» **BRIEF**:
Reproduce word for word the stretch of the entries below that runs from the line containing "Reading left to right, list" through the line containing "Reading left to right, extract".

» **STUDY MATERIAL**:

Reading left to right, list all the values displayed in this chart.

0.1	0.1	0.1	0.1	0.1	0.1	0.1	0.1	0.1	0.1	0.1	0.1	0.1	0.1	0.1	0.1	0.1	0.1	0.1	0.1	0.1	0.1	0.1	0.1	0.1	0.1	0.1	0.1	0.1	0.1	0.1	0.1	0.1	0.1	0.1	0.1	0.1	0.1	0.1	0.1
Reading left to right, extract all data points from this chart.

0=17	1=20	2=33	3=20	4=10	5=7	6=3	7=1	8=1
==
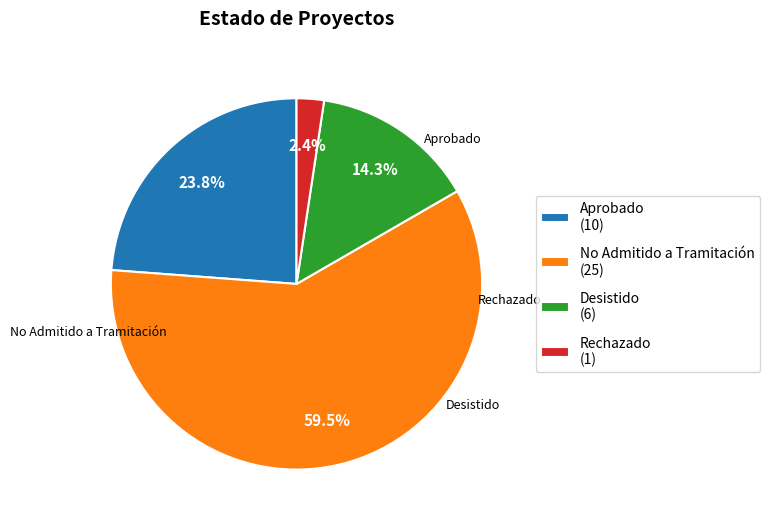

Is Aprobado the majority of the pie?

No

» **EXPECTED ANSWER**:
Reading left to right, list all the values displayed in this chart.

0.1	0.1	0.1	0.1	0.1	0.1	0.1	0.1	0.1	0.1	0.1	0.1	0.1	0.1	0.1	0.1	0.1	0.1	0.1	0.1	0.1	0.1	0.1	0.1	0.1	0.1	0.1	0.1	0.1	0.1	0.1	0.1	0.1	0.1	0.1	0.1	0.1	0.1	0.1	0.1
Reading left to right, extract all data points from this chart.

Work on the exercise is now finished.